Following graduation from AM&N College, William “Sonny” Walker went on to work as a teacher, leader, and administrator at Horace Mann High School (Now Horace Mann Magnet Middle School). Horace Mann is located in East Little Rock off of I-30 and E Roosevelt Road. He coached, taught honors English and served as proctor of the debate team and drama club to the benefit of a generation of students. In 1957, with the historic Supreme Court decision of Brown v. Board of Education and the decision to integrate Little Rock Central High School, Sonny helped prepare the Little Rock Nine and even helped ferry them to and from Central. He also managed the campaign of T.E. Patterson who became the first African American elected to the Arkansas School Board in 1966.
In 1965 Sonny moved to New York, leaving Arkansas for the first time in his life to assist with the development and management of one of the first headstart programs in the country called the Crusade for Opportunity.
In 1967, he moved back to Arkansas where he became the executive director of the Economic Opportunity Agency. In 1969, Sonny accepted an appointment by Arkansas Governor Winthrop Rockefeller to serve as the head of the Arkansas State Economic Opportunity Office. This appointment was controversial, as it was the highest office that a black man had achieved up to that point in Arkansas. This posting paved the way for more African Americans in government after him. From there he rose even higher. He was appointed by President Richard M. Nixon to be director of the Office of Economic Opportunity for the entire southeast region of the United States. He maintained this position when the Office of Economic Opportunity was succeeded by the US Community Services Administration.

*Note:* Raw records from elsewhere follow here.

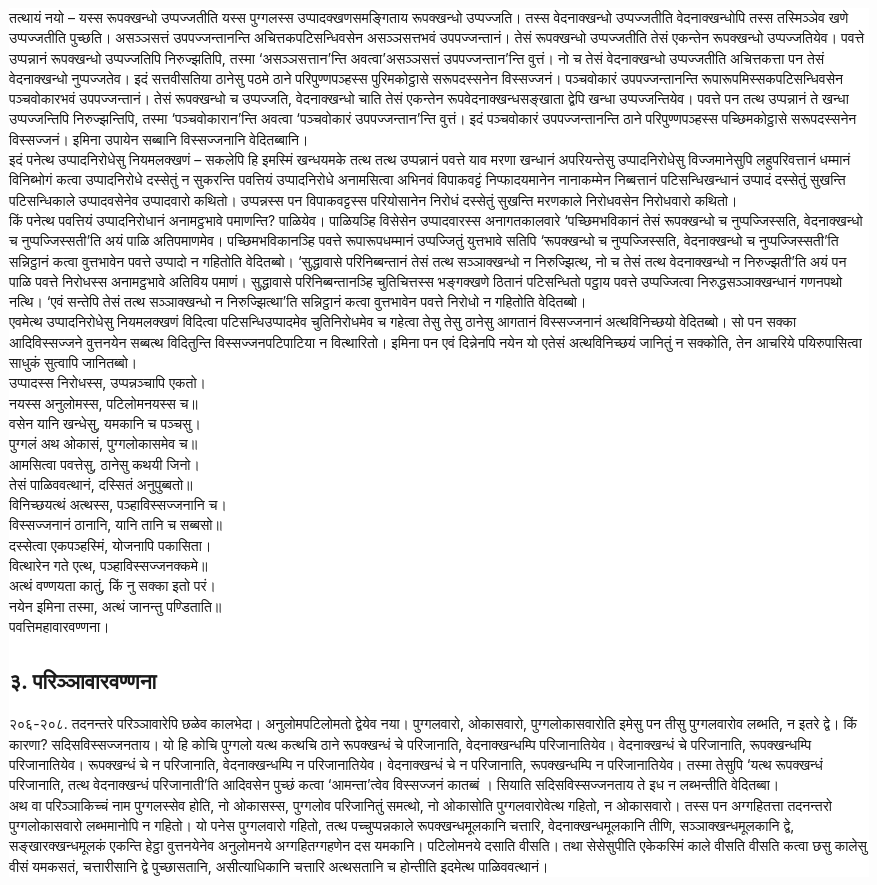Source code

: तत्थायं नयो – यस्स रूपक्खन्धो उप्पज्जतीति यस्स पुग्गलस्स उप्पादक्खणसमङ्गिताय रूपक्खन्धो उप्पज्जति। तस्स वेदनाक्खन्धो उप्पज्जतीति वेदनाक्खन्धोपि तस्स तस्मिञ्ञेव खणे उप्पज्जतीति पुच्छति। असञ्ञसत्तं उपपज्जन्तानन्ति अचित्तकपटिसन्धिवसेन असञ्ञसत्तभवं उपपज्जन्तानं। तेसं रूपक्खन्धो उप्पज्जतीति तेसं एकन्तेन रूपक्खन्धो उप्पज्जतियेव। पवत्ते उप्पन्नानं रूपक्खन्धो उप्पज्जतिपि निरुज्झतिपि, तस्मा ‘असञ्ञसत्तान’न्ति अवत्वा’असञ्ञसत्तं उपपज्जन्तान’न्ति वुत्तं। नो च तेसं वेदनाक्खन्धो उप्पज्जतीति अचित्तकत्ता पन तेसं वेदनाक्खन्धो नुप्पज्जतेव। इदं सत्तवीसतिया ठानेसु पठमे ठाने परिपुण्णपञ्हस्स पुरिमकोट्ठासे सरूपदस्सनेन विस्सज्जनं। पञ्चवोकारं उपपज्जन्तानन्ति रूपारूपमिस्सकपटिसन्धिवसेन पञ्चवोकारभवं उपपज्जन्तानं। तेसं रूपक्खन्धो च उप्पज्जति, वेदनाक्खन्धो चाति तेसं एकन्तेन रूपवेदनाक्खन्धसङ्खाता द्वेपि खन्धा उप्पज्जन्तियेव। पवत्ते पन तत्थ उप्पन्नानं ते खन्धा उप्पज्जन्तिपि निरुज्झन्तिपि, तस्मा ‘पञ्चवोकारान’न्ति अवत्वा ‘पञ्चवोकारं उपपज्जन्तान’न्ति वुत्तं। इदं पञ्चवोकारं उपपज्जन्तानन्ति ठाने परिपुण्णपञ्हस्स पच्छिमकोट्ठासे सरूपदस्सनेन विस्सज्जनं। इमिना उपायेन सब्बानि विस्सज्जनानि वेदितब्बानि।  
इदं पनेत्थ उप्पादनिरोधेसु नियमलक्खणं – सकलेपि हि इमस्मिं खन्धयमके तत्थ तत्थ उप्पन्नानं पवत्ते याव मरणा खन्धानं अपरियन्तेसु उप्पादनिरोधेसु विज्जमानेसुपि लहुपरिवत्तानं धम्मानं विनिब्भोगं कत्वा उप्पादनिरोधे दस्सेतुं न सुकरन्ति पवत्तियं उप्पादनिरोधे अनामसित्वा अभिनवं विपाकवट्टं निप्फादयमानेन नानाकम्मेन निब्बत्तानं पटिसन्धिखन्धानं उप्पादं दस्सेतुं सुखन्ति पटिसन्धिकाले उप्पादवसेनेव उप्पादवारो कथितो। उप्पन्नस्स पन विपाकवट्टस्स परियोसानेन निरोधं दस्सेतुं सुखन्ति मरणकाले निरोधवसेन निरोधवारो कथितो।  
किं पनेत्थ पवत्तियं उप्पादनिरोधानं अनामट्ठभावे पमाणन्ति? पाळियेव। पाळियञ्हि विसेसेन उप्पादवारस्स अनागतकालवारे ‘पच्छिमभविकानं तेसं रूपक्खन्धो च नुप्पज्जिस्सति, वेदनाक्खन्धो च नुप्पज्जिस्सती’ति अयं पाळि अतिपमाणमेव। पच्छिमभविकानञ्हि पवत्ते रूपारूपधम्मानं उप्पज्जितुं युत्तभावे सतिपि ‘रूपक्खन्धो च नुप्पज्जिस्सति, वेदनाक्खन्धो च नुप्पज्जिस्सती’ति सन्निट्ठानं कत्वा वुत्तभावेन पवत्ते उप्पादो न गहितोति वेदितब्बो। ‘सुद्धावासे परिनिब्बन्तानं तेसं तत्थ सञ्ञाक्खन्धो न निरुज्झित्थ, नो च तेसं तत्थ वेदनाक्खन्धो न निरुज्झती’ति अयं पन पाळि पवत्ते निरोधस्स अनामट्ठभावे अतिविय पमाणं। सुद्धावासे परिनिब्बन्तानञ्हि चुतिचित्तस्स भङ्गक्खणे ठितानं पटिसन्धितो पट्ठाय पवत्ते उप्पज्जित्वा निरुद्धसञ्ञाक्खन्धानं गणनपथो नत्थि। ‘एवं सन्तेपि तेसं तत्थ सञ्ञाक्खन्धो न निरुज्झित्था’ति सन्निट्ठानं कत्वा वुत्तभावेन पवत्ते निरोधो न गहितोति वेदितब्बो।  
एवमेत्थ उप्पादनिरोधेसु नियमलक्खणं विदित्वा पटिसन्धिउप्पादमेव चुतिनिरोधमेव च गहेत्वा तेसु तेसु ठानेसु आगतानं विस्सज्जनानं अत्थविनिच्छयो वेदितब्बो। सो पन सक्का आदिविस्सज्जने वुत्तनयेन सब्बत्थ विदितुन्ति विस्सज्जनपटिपाटिया न वित्थारितो। इमिना पन एवं दिन्नेनपि नयेन यो एतेसं अत्थविनिच्छयं जानितुं न सक्कोति, तेन आचरिये पयिरुपासित्वा साधुकं सुत्वापि जानितब्बो।  
उप्पादस्स निरोधस्स, उप्पन्नञ्चापि एकतो।  
नयस्स अनुलोमस्स, पटिलोमनयस्स च॥  
वसेन यानि खन्धेसु, यमकानि च पञ्चसु।  
पुग्गलं अथ ओकासं, पुग्गलोकासमेव च॥  
आमसित्वा पवत्तेसु, ठानेसु कथयी जिनो।  
तेसं पाळिववत्थानं, दस्सितं अनुपुब्बतो॥  
विनिच्छयत्थं अत्थस्स, पञ्हाविस्सज्जनानि च।  
विस्सज्जनानं ठानानि, यानि तानि च सब्बसो॥  
दस्सेत्वा एकपञ्हस्मिं, योजनापि पकासिता।  
वित्थारेन गते एत्थ, पञ्हाविस्सज्जनक्कमे॥  
अत्थं वण्णयता कातुं, किं नु सक्का इतो परं।  
नयेन इमिना तस्मा, अत्थं जानन्तु पण्डिताति॥  
पवत्तिमहावारवण्णना।  


## ३. परिञ्ञावारवण्णना

२०६-२०८. तदनन्तरे परिञ्ञावारेपि छळेव कालभेदा। अनुलोमपटिलोमतो द्वेयेव नया। पुग्गलवारो, ओकासवारो, पुग्गलोकासवारोति इमेसु पन तीसु पुग्गलवारोव लब्भति, न इतरे द्वे। किं कारणा? सदिसविस्सज्जनताय। यो हि कोचि पुग्गलो यत्थ कत्थचि ठाने रूपक्खन्धं चे परिजानाति, वेदनाक्खन्धम्पि परिजानातियेव। वेदनाक्खन्धं चे परिजानाति, रूपक्खन्धम्पि परिजानातियेव। रूपक्खन्धं चे न परिजानाति, वेदनाक्खन्धम्पि न परिजानातियेव। वेदनाक्खन्धं चे न परिजानाति, रूपक्खन्धम्पि न परिजानातियेव। तस्मा तेसुपि ‘यत्थ रूपक्खन्धं परिजानाति, तत्थ वेदनाक्खन्धं परिजानाती’ति आदिवसेन पुच्छं कत्वा ‘आमन्ता’त्वेव विस्सज्जनं कातब्बं । सियाति सदिसविस्सज्जनताय ते इध न लब्भन्तीति वेदितब्बा।  
अथ वा परिञ्ञाकिच्चं नाम पुग्गलस्सेव होति, नो ओकासस्स, पुग्गलोव परिजानितुं समत्थो, नो ओकासोति पुग्गलवारोवेत्थ गहितो, न ओकासवारो। तस्स पन अग्गहितत्ता तदनन्तरो पुग्गलोकासवारो लब्भमानोपि न गहितो। यो पनेस पुग्गलवारो गहितो, तत्थ पच्चुप्पन्नकाले रूपक्खन्धमूलकानि चत्तारि, वेदनाक्खन्धमूलकानि तीणि, सञ्ञाक्खन्धमूलकानि द्वे, सङ्खारक्खन्धमूलकं एकन्ति हेट्ठा वुत्तनयेनेव अनुलोमनये अग्गहितग्गहणेन दस यमकानि। पटिलोमनये दसाति वीसति। तथा सेसेसुपीति एकेकस्मिं काले वीसति वीसति कत्वा छसु कालेसु वीसं यमकसतं, चत्तारीसानि द्वे पुच्छासतानि, असीत्याधिकानि चत्तारि अत्थसतानि च होन्तीति इदमेत्थ पाळिववत्थानं।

Sonny served as director through four US Presidents, from Nixon to Reagan. While holding the office of Director of the US Community Services Administration, in 1972 he moved to Atlanta, Georgia, where he was division director of the US Department of Housing and Urban Renewal. By 1990, he worked with Coretta Scott King as a member of the board for the Martin Luther King Jr. Center for Non-Violent Social Change and as Coretta Scott King’s speechwriter. Sonny too, participated in the successful movement to make Martin Luther King Day a federally recognized national holiday.